The segaki (施餓鬼) is a Japanese Buddhist ritual, traditionally performed to stop the suffering of the such restless ghosts/monsters as Gaki (餓鬼, lit. "Hungry Ghosts"), Jikininki (食人鬼, lit. "Man-eating Ghost/Oni") and Muenbotoke (無縁仏, lit. "Without Buddha")--the dead who have no living relatives)--all ghosts tormented by an insatiable hunger. Alternatively, the ritual forces them to return to their portion of hell or keeps the spirits of the dead from falling into the realm of the gaki. The segaki may be performed at any time, but traditionally performed as part of the yearly Urabon'e (उल्लम्बन Ullambana) services in July to remember the dead and the segaki ritual for offering alms to specifically hungry gaki or muenbotoke, not for spirits of one's ancestor.

The ritual is held at Buddhist temples and there is a custom to place segaki-dana (rack for gaki) or gaki-dana (shelf for gaki) at home, present offerings (traditionally rice and water) for hungry ghosts who are wandering in this world as muenbotoke during Urabon'e or O-bon. Various Japanese Buddhist traditions also typically have different segaki rites.

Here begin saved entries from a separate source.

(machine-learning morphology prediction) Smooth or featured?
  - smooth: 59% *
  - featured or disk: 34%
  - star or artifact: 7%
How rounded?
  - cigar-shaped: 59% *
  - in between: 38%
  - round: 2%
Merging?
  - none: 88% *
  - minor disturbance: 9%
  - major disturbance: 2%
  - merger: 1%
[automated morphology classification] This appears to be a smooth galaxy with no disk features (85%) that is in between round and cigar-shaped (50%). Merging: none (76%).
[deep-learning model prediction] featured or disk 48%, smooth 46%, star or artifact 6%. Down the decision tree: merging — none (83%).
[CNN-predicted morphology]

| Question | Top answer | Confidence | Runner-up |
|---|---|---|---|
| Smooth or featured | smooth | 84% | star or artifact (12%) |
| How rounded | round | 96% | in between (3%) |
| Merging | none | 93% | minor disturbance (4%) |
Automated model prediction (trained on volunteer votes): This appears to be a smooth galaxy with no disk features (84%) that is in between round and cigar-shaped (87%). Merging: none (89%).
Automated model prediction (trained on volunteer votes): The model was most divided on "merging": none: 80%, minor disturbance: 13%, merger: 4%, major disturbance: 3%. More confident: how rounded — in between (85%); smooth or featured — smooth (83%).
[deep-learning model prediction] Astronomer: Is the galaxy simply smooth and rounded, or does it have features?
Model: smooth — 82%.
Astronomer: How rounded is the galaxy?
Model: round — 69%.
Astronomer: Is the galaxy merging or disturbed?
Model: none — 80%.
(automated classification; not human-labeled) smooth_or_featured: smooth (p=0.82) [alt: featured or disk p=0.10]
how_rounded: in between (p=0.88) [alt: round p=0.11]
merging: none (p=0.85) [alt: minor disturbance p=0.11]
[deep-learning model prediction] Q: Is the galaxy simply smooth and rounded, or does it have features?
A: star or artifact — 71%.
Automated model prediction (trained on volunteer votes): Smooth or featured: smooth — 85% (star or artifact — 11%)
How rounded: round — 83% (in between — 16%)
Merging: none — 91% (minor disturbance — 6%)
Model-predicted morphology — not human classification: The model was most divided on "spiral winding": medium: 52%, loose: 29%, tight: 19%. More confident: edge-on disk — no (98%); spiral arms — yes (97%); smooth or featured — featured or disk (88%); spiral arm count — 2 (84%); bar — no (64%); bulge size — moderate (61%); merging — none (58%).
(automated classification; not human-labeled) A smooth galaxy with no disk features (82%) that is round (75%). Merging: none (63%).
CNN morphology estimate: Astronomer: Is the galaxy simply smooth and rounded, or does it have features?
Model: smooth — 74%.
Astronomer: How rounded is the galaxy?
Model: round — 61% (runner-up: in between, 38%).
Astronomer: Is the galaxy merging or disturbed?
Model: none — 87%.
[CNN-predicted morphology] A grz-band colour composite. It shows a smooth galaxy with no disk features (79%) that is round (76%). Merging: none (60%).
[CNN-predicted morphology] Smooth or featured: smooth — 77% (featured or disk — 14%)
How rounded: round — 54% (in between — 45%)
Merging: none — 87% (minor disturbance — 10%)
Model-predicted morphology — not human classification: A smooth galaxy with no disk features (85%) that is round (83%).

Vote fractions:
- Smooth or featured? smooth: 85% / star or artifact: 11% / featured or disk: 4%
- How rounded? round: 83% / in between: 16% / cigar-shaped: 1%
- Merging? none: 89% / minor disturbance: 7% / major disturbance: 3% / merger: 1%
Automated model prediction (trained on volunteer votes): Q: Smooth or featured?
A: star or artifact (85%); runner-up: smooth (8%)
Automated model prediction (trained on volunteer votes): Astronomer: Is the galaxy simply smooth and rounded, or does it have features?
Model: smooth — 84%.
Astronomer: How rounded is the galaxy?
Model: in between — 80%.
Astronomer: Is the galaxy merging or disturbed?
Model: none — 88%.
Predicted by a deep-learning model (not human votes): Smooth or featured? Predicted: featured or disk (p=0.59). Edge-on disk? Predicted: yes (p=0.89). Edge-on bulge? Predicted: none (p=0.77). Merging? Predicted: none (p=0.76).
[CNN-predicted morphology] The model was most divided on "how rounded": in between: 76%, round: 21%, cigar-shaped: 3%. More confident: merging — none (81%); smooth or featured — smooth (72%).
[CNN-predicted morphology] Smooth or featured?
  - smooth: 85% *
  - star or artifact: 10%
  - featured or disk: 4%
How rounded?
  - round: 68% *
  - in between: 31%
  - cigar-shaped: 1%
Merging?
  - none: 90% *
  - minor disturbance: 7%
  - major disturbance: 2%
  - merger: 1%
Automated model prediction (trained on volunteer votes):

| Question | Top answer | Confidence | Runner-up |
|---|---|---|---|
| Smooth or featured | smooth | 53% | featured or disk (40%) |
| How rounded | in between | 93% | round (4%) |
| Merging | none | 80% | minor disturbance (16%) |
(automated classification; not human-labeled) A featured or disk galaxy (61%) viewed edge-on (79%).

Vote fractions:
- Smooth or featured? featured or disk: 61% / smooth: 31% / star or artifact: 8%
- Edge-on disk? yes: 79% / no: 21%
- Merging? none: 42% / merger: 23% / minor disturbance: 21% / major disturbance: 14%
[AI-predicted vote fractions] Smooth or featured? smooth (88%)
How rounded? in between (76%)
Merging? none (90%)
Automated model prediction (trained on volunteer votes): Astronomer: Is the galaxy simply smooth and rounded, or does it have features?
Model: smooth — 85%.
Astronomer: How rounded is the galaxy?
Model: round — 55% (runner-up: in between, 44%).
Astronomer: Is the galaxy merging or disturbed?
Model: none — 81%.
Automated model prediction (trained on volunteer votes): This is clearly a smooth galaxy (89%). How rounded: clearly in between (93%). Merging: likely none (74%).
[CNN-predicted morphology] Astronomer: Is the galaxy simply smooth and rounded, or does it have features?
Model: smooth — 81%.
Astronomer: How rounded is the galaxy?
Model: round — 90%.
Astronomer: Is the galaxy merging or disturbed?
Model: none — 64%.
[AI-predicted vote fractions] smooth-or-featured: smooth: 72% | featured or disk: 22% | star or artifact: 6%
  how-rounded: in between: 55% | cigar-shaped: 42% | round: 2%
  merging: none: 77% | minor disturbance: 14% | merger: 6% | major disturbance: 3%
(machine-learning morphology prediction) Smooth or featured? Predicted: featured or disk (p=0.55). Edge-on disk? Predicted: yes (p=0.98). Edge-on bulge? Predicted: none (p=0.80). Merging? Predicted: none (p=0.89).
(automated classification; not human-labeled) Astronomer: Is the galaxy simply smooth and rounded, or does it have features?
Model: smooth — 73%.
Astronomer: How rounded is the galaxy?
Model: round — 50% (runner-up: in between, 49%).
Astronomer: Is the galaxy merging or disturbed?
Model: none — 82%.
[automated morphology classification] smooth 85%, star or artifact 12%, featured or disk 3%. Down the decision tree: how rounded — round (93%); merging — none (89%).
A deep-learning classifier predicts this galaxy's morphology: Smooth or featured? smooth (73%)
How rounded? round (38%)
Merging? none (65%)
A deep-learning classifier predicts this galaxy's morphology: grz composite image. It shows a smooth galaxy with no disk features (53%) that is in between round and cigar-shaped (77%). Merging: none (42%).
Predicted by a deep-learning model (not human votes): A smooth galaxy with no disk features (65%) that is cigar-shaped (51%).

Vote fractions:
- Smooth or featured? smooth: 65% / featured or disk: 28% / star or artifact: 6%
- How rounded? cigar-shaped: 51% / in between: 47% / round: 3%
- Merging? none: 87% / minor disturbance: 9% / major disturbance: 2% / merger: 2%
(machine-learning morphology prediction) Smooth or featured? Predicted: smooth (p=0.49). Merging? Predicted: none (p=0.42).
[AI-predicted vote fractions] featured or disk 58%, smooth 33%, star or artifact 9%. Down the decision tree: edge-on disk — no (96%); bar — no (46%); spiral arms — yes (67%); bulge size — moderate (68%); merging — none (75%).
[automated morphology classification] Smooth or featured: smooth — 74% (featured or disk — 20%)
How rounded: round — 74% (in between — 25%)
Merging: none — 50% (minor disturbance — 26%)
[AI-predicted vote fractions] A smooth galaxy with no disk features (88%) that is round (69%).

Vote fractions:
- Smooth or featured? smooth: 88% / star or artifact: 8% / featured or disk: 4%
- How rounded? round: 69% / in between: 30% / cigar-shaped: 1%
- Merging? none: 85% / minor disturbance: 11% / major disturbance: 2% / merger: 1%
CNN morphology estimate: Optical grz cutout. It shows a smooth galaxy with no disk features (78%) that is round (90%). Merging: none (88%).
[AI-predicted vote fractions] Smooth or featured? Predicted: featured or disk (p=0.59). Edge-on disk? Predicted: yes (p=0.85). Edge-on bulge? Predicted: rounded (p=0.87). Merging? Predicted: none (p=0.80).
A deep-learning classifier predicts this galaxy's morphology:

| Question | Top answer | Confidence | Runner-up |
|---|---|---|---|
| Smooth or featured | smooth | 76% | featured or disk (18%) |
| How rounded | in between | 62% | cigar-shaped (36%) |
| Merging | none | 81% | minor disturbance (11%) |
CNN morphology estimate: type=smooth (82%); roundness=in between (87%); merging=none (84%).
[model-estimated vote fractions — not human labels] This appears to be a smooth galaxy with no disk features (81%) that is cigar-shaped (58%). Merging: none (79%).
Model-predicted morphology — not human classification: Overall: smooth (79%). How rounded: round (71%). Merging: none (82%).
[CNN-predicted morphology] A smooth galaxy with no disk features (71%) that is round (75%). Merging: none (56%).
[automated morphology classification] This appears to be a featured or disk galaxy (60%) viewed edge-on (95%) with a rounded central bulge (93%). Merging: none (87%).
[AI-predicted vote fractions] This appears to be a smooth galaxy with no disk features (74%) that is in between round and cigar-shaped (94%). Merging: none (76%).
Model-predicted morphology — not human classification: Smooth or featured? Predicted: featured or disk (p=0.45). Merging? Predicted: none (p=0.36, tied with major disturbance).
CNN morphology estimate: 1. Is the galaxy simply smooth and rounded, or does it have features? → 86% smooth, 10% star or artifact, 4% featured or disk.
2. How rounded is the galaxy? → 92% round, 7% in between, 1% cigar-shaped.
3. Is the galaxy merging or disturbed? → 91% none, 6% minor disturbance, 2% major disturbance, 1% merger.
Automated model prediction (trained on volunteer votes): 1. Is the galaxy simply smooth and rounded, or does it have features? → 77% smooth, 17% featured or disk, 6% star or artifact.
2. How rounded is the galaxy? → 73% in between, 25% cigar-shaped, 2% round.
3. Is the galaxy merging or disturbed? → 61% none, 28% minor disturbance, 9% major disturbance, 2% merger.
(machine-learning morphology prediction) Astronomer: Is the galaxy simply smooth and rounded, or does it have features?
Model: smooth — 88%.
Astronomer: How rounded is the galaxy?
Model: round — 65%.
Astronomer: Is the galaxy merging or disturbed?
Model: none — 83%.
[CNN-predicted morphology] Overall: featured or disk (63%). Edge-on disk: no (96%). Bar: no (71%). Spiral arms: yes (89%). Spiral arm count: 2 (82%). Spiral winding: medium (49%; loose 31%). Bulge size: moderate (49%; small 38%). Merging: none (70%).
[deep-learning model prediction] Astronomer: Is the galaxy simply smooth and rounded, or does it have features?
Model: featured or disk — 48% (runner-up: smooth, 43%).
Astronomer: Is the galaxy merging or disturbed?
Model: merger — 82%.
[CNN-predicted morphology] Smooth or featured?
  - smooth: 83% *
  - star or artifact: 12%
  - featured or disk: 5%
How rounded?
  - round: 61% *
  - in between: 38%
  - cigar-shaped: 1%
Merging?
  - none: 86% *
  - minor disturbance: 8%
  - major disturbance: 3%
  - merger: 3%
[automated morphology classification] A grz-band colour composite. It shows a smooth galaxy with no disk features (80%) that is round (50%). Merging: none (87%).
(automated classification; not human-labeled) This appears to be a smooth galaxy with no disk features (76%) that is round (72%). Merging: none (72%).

In Chinese Buddhism, there are various rituals that correspond to the Japanese Buddhist segaki rite, such as the mengshan shishi, which is carried out during daily evening liturgical services, as well as the yujia yankou, which is often after or as part of regular temple events and services like the shuilu fahui ceremony. The ritual is known as mataka dānēs or matakadānaya in Sri Lankan Buddhism.

== Origins ==
Segaki rites have precedents in several Mahayana sutras regarding rituals performed for the salvation of gaki. According to the Yulanpen Sutra, Maudgalyayana, who was one of the Buddha's principal disciples, once used his powers to search for his deceased parents and discovered that his deceased mother was reborn into the gaki realm. She was in a wasted condition and Maudgalyayana tried to help her by giving her a bowl of rice. Unfortunately as a gaki, she was unable to eat the rice as it was transformed into burning coal. Maudgalyayana then asked Śākyamuni Buddha to help him, whereupon Buddha explains how one is able to assist one's current parents and deceased parents in this life and in one's past seven lives by willingly offering food to the sangha or monastic community during Pravarana (the end of the monsoon season or vassa), which usually occurs on the 15th day of the seventh month whereby the monastic community transfers the merits to the deceased parents, etc..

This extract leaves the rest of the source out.